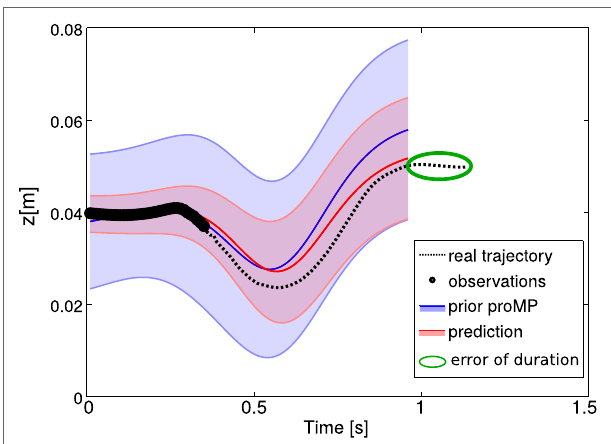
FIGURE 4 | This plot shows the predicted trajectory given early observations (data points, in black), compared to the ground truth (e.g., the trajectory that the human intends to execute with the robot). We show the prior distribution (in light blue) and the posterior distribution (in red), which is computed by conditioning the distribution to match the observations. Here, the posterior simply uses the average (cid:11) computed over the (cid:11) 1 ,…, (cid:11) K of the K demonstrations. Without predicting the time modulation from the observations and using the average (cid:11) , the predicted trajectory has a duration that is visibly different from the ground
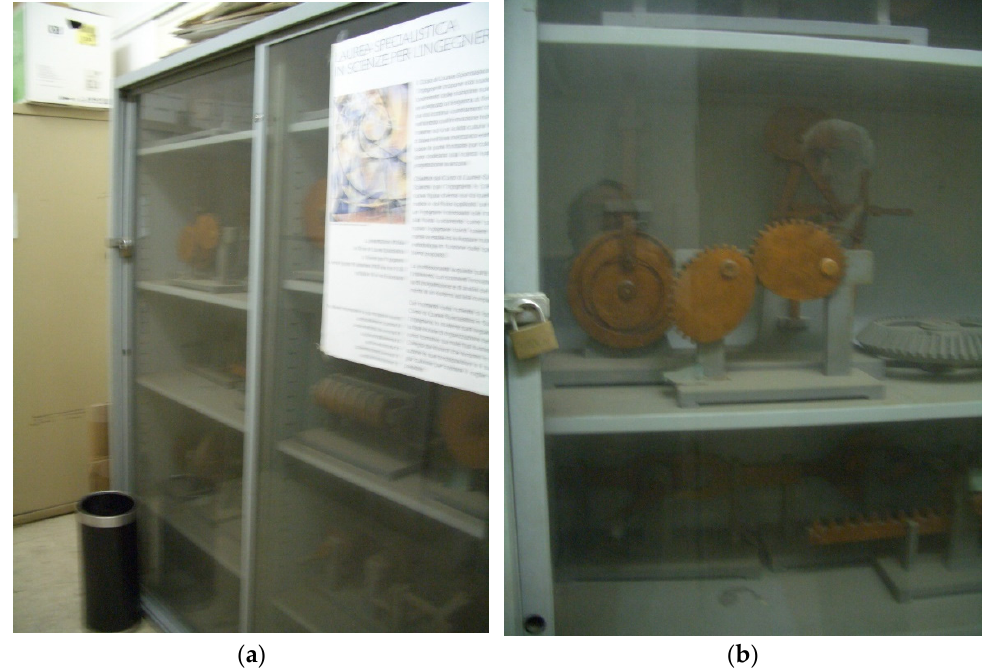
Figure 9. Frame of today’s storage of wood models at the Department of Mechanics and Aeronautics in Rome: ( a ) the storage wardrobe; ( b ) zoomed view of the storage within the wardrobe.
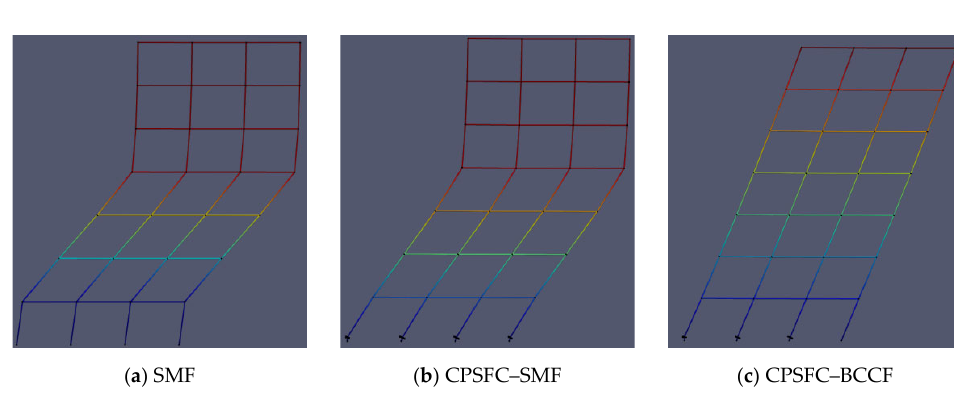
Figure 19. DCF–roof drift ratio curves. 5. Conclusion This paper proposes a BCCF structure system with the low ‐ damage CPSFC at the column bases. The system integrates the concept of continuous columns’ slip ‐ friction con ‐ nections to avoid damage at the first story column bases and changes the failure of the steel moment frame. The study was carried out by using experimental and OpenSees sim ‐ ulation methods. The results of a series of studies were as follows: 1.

EXERCISE DIRECTIONS: Return every line above word for word, minus images.

FINISHED EXERCISE:
FIGURE 4 | This plot shows the predicted trajectory given early observations (data points, in black), compared to the ground truth (e.g., the trajectory that the human intends to execute with the robot). We show the prior distribution (in light blue) and the posterior distribution (in red), which is computed by conditioning the distribution to match the observations. Here, the posterior simply uses the average (cid:11) computed over the (cid:11) 1 ,…, (cid:11) K of the K demonstrations. Without predicting the time modulation from the observations and using the average (cid:11) , the predicted trajectory has a duration that is visibly different from the ground
Figure 9. Frame of today’s storage of wood models at the Department of Mechanics and Aeronautics in Rome: ( a ) the storage wardrobe; ( b ) zoomed view of the storage within the wardrobe.
Figure 19. DCF–roof drift ratio curves. 5. Conclusion This paper proposes a BCCF structure system with the low ‐ damage CPSFC at the column bases. The system integrates the concept of continuous columns’ slip ‐ friction con ‐ nections to avoid damage at the first story column bases and changes the failure of the steel moment frame. The study was carried out by using experimental and OpenSees sim ‐ ulation methods. The results of a series of studies were as follows: 1.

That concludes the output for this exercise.